EXERCISE GOAL =
Starting with the line that contains "suivi et prépare pour le" and ending with the final line of the data below, print those lines exactly and nothing else.

+++ DATASET CONTENT

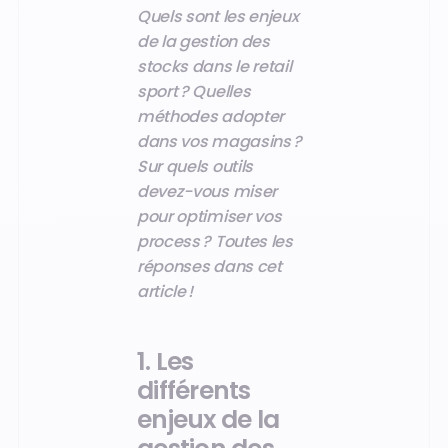
Quels sont les enjeux
de la gestion des
stocks dans le retail
sport ? Quelles
méthodes adopter
dans vos magasins ?
Sur quels outils
devez-vous miser
pour optimiser vos
process ? Toutes les
réponses dans cet
article !
1. Les
différents
enjeux de la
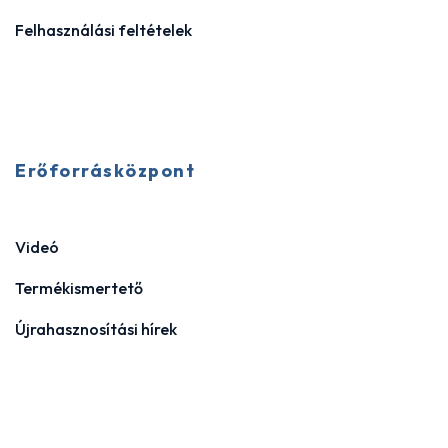
Felhasználási feltételek
Erőforrásközpont
Videó
Termékismertető
Újrahasznosítási hírek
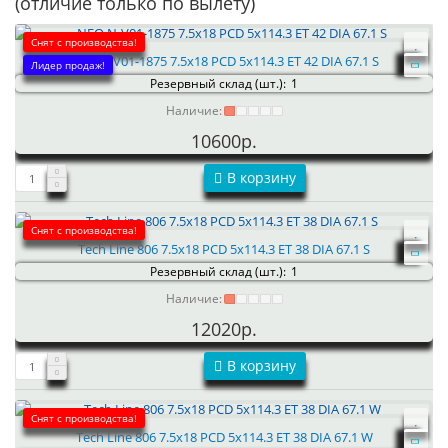
(отличие только по вылету)
Снят с производства!
NEO N-V01-1875 7.5x18 PCD 5x114.3 ET 42 DIA 67.1 S
Лидер продаж!
Резервный склад (шт.):
1
Наличие:
10600р.
В корзину
Снят с производства!
Tech Line 806 7.5x18 PCD 5x114.3 ET 38 DIA 67.1 S
Резервный склад (шт.):
1
Наличие:
12020р.
В корзину
Снят с производства!
Tech Line 806 7.5x18 PCD 5x114.3 ET 38 DIA 67.1 W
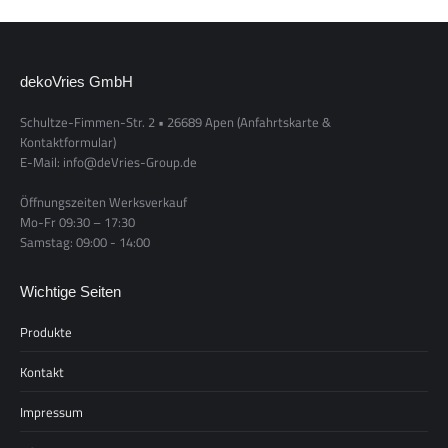
dekoVries GmbH
Schultze-Fimmen-Str. 2 • 26689 Apen
(Anfahrtskarte &
Kontaktformular)
E-Mail: info@deVries-Group.de
Öffnungszeiten Werksverkauf
Mo-Fr 09:30 – 17:30
Samstag: 09:00 - 14:00
Wichtige Seiten
Produkte
Kontakt
Impressum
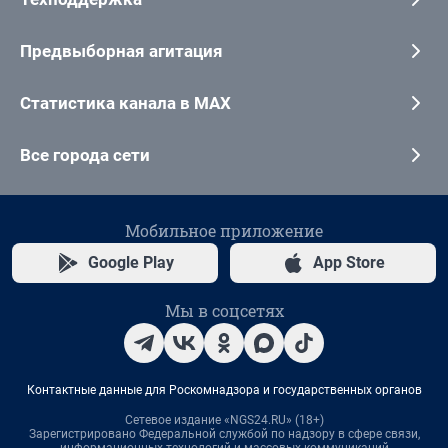
Предвыборная агитация
Статистика канала в MAX
Все города сети
Мобильное приложение
Google Play
App Store
Мы в соцсетях
Контактные данные для Роскомнадзора и государственных органов
Сетевое издание «NGS24.RU» (18+)
Зарегистрировано Федеральной службой по надзору в сфере связи,
информационных технологий и массовых коммуникаций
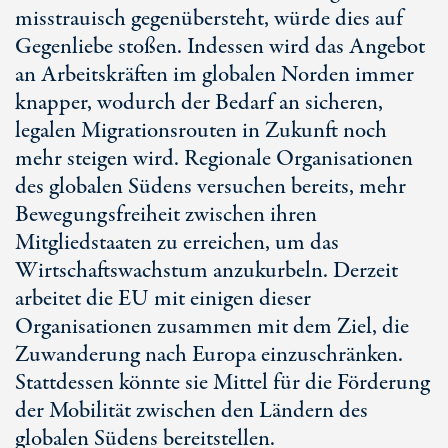
misstrauisch gegenübersteht, würde dies auf
Gegenliebe stoßen. Indessen wird das Angebot
an Arbeitskräften im globalen Norden immer
knapper, wodurch der Bedarf an sicheren,
legalen Migrationsrouten in Zukunft noch
mehr steigen wird. Regionale Organisationen
des globalen Südens versuchen bereits, mehr
Bewegungsfreiheit zwischen ihren
Mitgliedstaaten zu erreichen, um das
Wirtschaftswachstum anzukurbeln. Derzeit
arbeitet die EU mit einigen dieser
Organisationen zusammen mit dem Ziel, die
Zuwanderung nach Europa einzuschränken.
Stattdessen könnte sie Mittel für die Förderung
der Mobilität zwischen den Ländern des
globalen Südens bereitstellen.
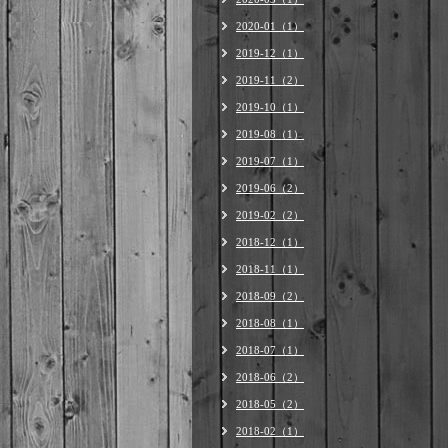
2020-01（1）
2019-12（1）
2019-11（2）
2019-10（1）
2019-08（1）
2019-07（1）
2019-06（2）
2019-02（2）
2018-12（1）
2018-11（1）
2018-09（2）
2018-08（1）
2018-07（1）
2018-06（2）
2018-05（2）
2018-02（1）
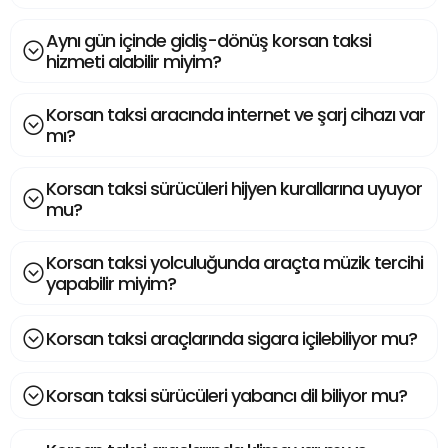
Aynı gün içinde gidiş-dönüş korsan taksi
hizmeti alabilir miyim?
Korsan taksi aracında internet ve şarj cihazı var
mı?
Korsan taksi sürücüleri hijyen kurallarına uyuyor
mu?
Korsan taksi yolculuğunda araçta müzik tercihi
yapabilir miyim?
Korsan taksi araçlarında sigara içilebiliyor mu?
Korsan taksi sürücüleri yabancı dil biliyor mu?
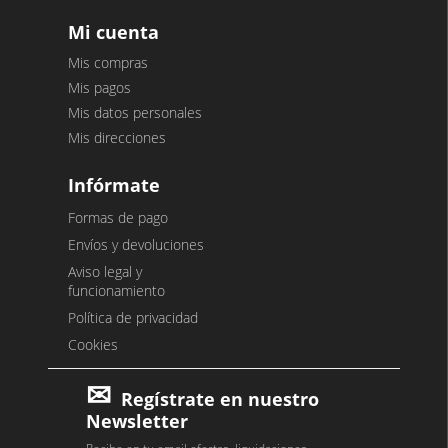
Mi cuenta
Mis compras
Mis pagos
Mis datos personales
Mis direcciones
Infórmate
Formas de pago
Envíos y devoluciones
Aviso legal y
funcionamiento
Política de privacidad
Cookies
Regístrate en nuestro
Newsletter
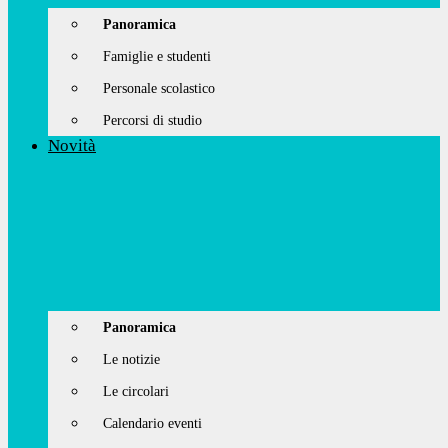
Panoramica
Famiglie e studenti
Personale scolastico
Percorsi di studio
Novità
Panoramica
Le notizie
Le circolari
Calendario eventi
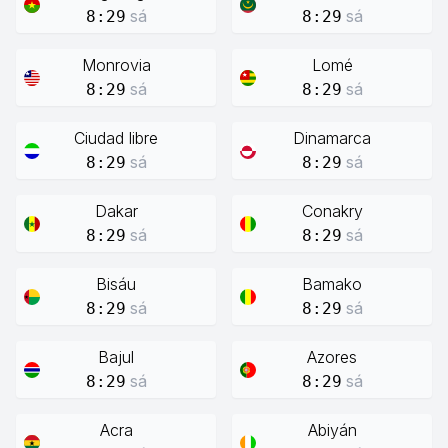
sá
sá
8:29
8:29
Monrovia
Lomé
sá
sá
8:29
8:29
Ciudad libre
Dinamarca
sá
sá
8:29
8:29
Dakar
Conakry
sá
sá
8:29
8:29
Bisáu
Bamako
sá
sá
8:29
8:29
Bajul
Azores
sá
sá
8:29
8:29
Acra
Abiyán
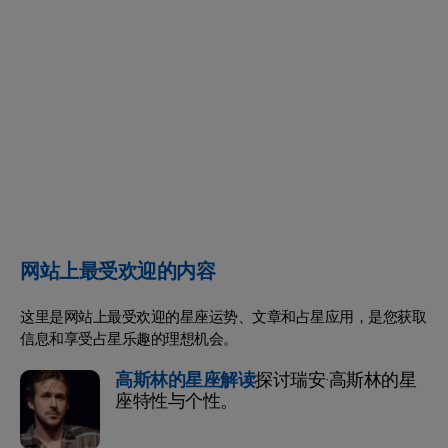
网站上最受欢迎的内容
这里是网站上最受欢迎的星座运势、文章和占星应用，是您获取
信息和享受占星乐趣的理想机会。
高斯林的星座解读
探讨瑞安·高斯林的星
座特性与个性。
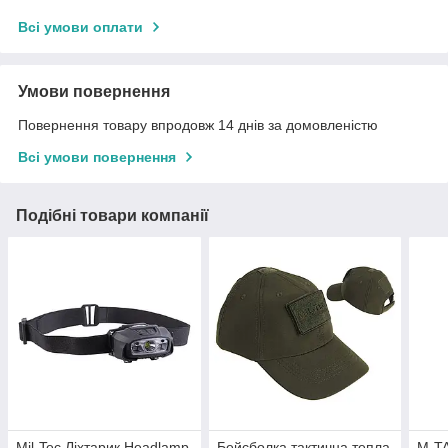
Всі умови оплати
Умови повернення
Повернення товару впродовж 14 днів за домовленістю
Всі умови повернення
Подібні товари компанії
Mil-Tec Ліхтарик Headlamp
Бейсболка тактична тепла
M-TA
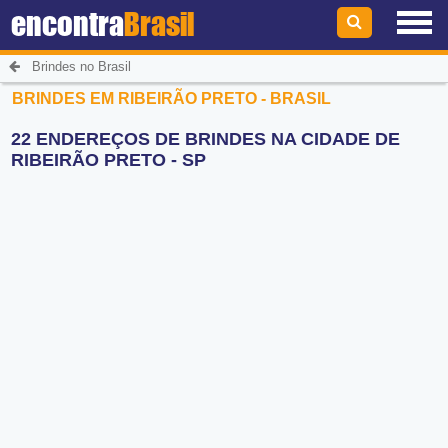
encontra
Brasil
Brindes no Brasil
BRINDES EM RIBEIRÃO PRETO - BRASIL
22 ENDEREÇOS DE BRINDES NA CIDADE DE
RIBEIRÃO PRETO - SP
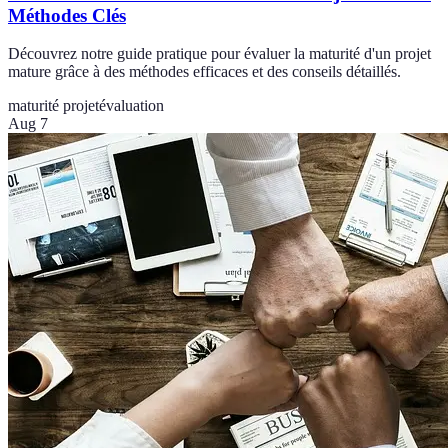
Méthodes Clés
Découvrez notre guide pratique pour évaluer la maturité d'un projet
mature grâce à des méthodes efficaces et des conseils détaillés.
maturité projet
évaluation
Aug 7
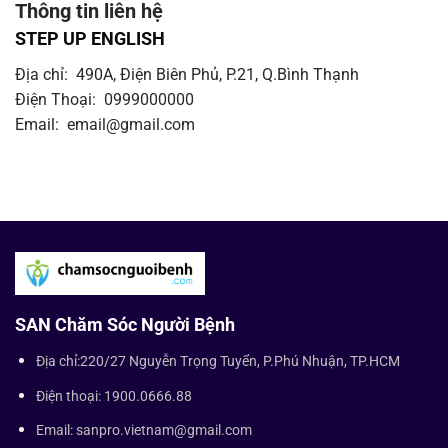
Thông tin liên hệ
STEP UP ENGLISH
Địa chỉ: 490A, Điện Biên Phủ, P.21, Q.Bình Thạnh
Điện Thoại: 0999000000
Email: email@gmail.com
SAN Chăm Sóc Người Bệnh
Địa chỉ:220/27 Nguyễn Trọng Tuyển, P.Phú Nhuận, TP.HCM
Điện thoại: 1900.0666.88
Email: sanpro.vietnam@gmail.com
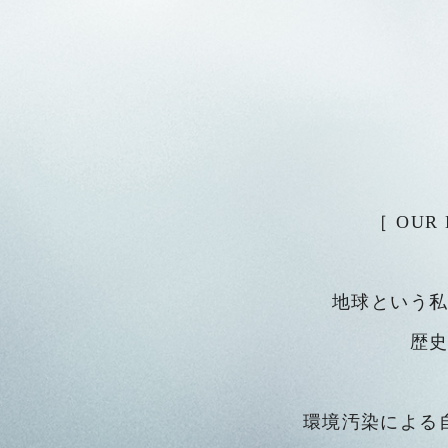
［ OU
地球という
歴
環境汚染による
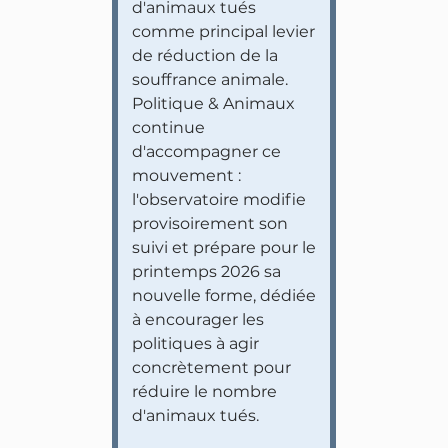
d'animaux tués
comme principal levier
de réduction de la
souffrance animale.
Politique & Animaux
continue
d'accompagner ce
mouvement :
l'observatoire modifie
provisoirement son
suivi et prépare pour le
printemps 2026 sa
nouvelle forme, dédiée
à encourager les
politiques à agir
concrètement pour
réduire le nombre
d'animaux tués.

++++++

FINAL ANSWER =
suivi et prépare pour le
printemps 2026 sa
nouvelle forme, dédiée
à encourager les
politiques à agir
concrètement pour
réduire le nombre
d'animaux tués.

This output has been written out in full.